» **Try it**
Only the pictures are to be left out; the listing itself is repeated exactly.

» **Extracted entries**
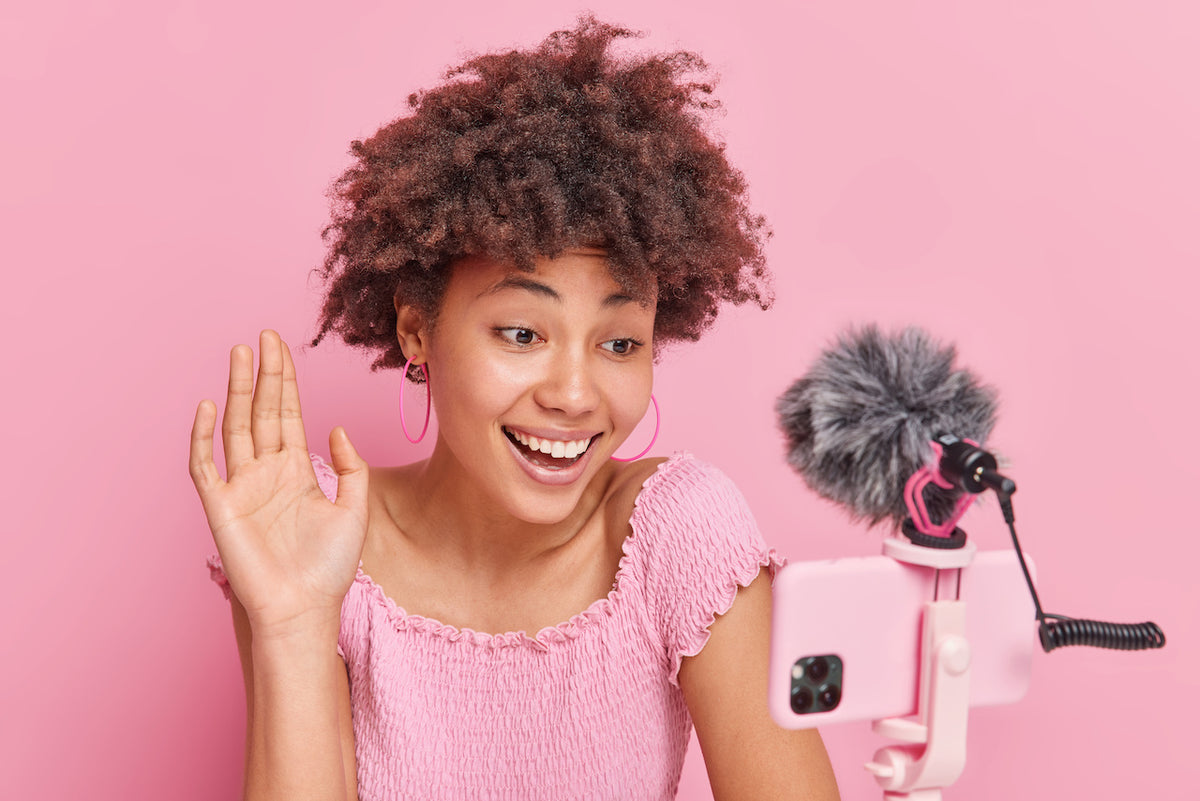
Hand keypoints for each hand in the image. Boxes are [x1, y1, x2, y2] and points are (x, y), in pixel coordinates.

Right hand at [189, 330, 368, 638]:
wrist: (304, 609)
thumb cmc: (328, 568)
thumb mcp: (355, 510)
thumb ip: (351, 468)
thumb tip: (337, 427)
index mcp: (296, 470)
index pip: (287, 413)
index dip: (284, 380)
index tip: (281, 347)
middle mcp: (266, 472)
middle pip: (261, 411)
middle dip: (263, 374)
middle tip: (264, 337)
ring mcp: (242, 487)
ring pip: (236, 427)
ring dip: (236, 391)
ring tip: (239, 354)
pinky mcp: (221, 507)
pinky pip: (206, 466)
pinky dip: (203, 437)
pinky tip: (210, 407)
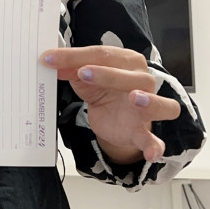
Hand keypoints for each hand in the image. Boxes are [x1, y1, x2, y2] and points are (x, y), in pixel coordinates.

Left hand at [40, 44, 180, 163]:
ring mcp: (148, 108)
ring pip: (159, 103)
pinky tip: (150, 153)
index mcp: (127, 61)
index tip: (51, 58)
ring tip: (134, 98)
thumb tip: (50, 60)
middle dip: (106, 73)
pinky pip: (155, 140)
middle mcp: (143, 81)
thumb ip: (69, 68)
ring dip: (149, 101)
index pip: (103, 54)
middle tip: (82, 73)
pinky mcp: (143, 132)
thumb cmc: (104, 90)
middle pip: (131, 76)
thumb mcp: (84, 78)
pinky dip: (155, 147)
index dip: (75, 56)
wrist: (115, 119)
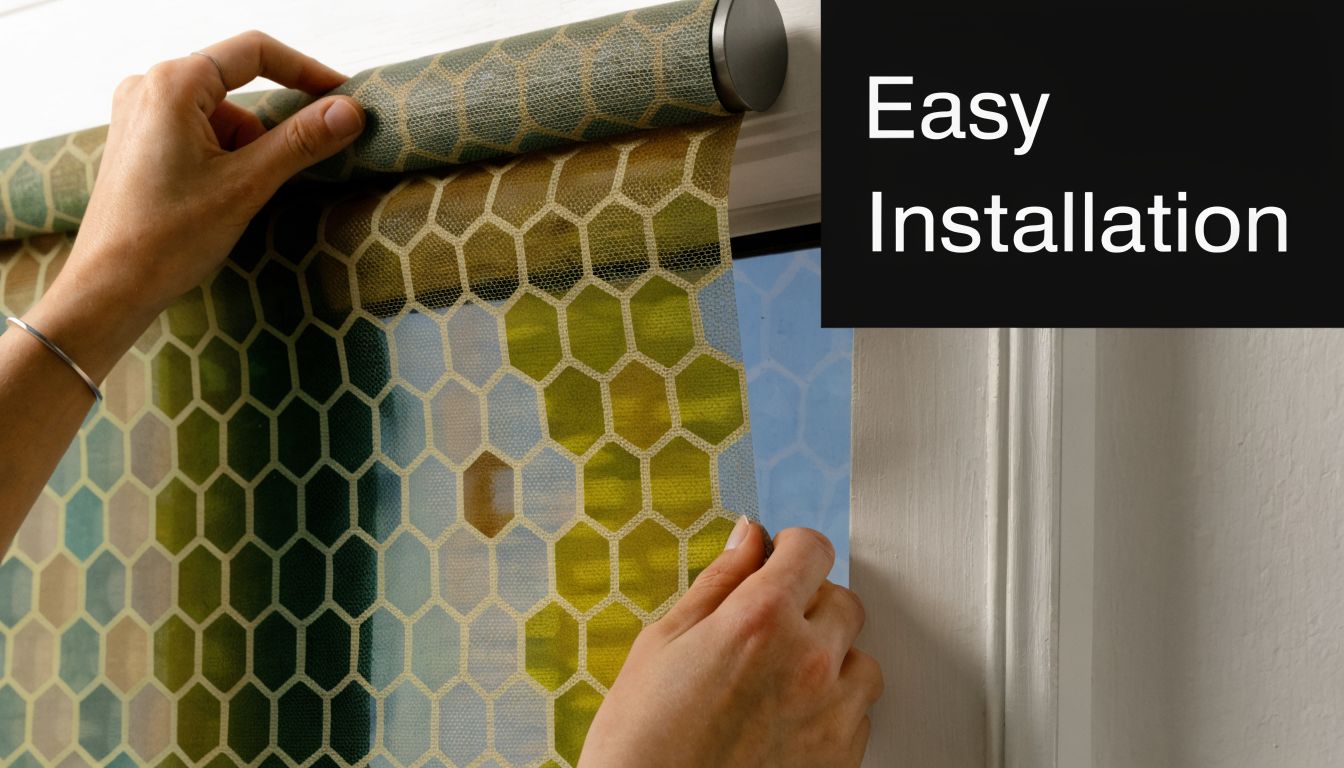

» **Task answer**
Hand keypoints for each hand in the image. Boxes are [x1, y1, x2, y2] and points are (x, y), in pixel coordinates.

Right hand at [189, 330, 368, 638]:
wrist: (304, 609)
thumb cmc: (328, 568)
thumb mcp: (355, 510)
thumb ip: (351, 468)
thumb tip: (337, 427)
index mcp: (296, 470)
index pip: (287, 413)
index dip: (284, 380)
index tip: (281, 347)
middle mcp: (266, 472)
middle pip: (261, 411)
middle dip: (263, 374)
middle tip: (264, 337)
ring mcp: (242, 487)
ring pip: (236, 427)
ring dip: (236, 391)
ring tip: (239, 354)
pinky mcp: (221, 507)
pinky pip: (206, 466)
pinky dip: (203, 437)
pinky tip: (210, 407)
Hand keypoints for each hand in the image. Boxes are [x1, y1, x2, y2] and points are (x, y), in pixel coordinates.

Left hand at [40, 44, 180, 163]:
ring mcp: (148, 108)
ring pip: (159, 103)
pinky tip: (150, 153)
index mcp: (127, 61)
index tip: (51, 58)
ring tip: (134, 98)
thumb tip: (50, 60)
middle dip: (106, 73)
pinky pip: (155, 140)
middle mcp: (143, 81)
thumb ip: (69, 68)
ring dip: (149, 101)
index pip: (103, 54)
middle tip: (82, 73)
pinky mcp: (143, 132)
thumb cmc: (104, 90)
middle pip: (131, 76)
thumb mcp: (84, 78)
pinky dip: (155, 147)
index dip: (75, 56)
wrist: (115, 119)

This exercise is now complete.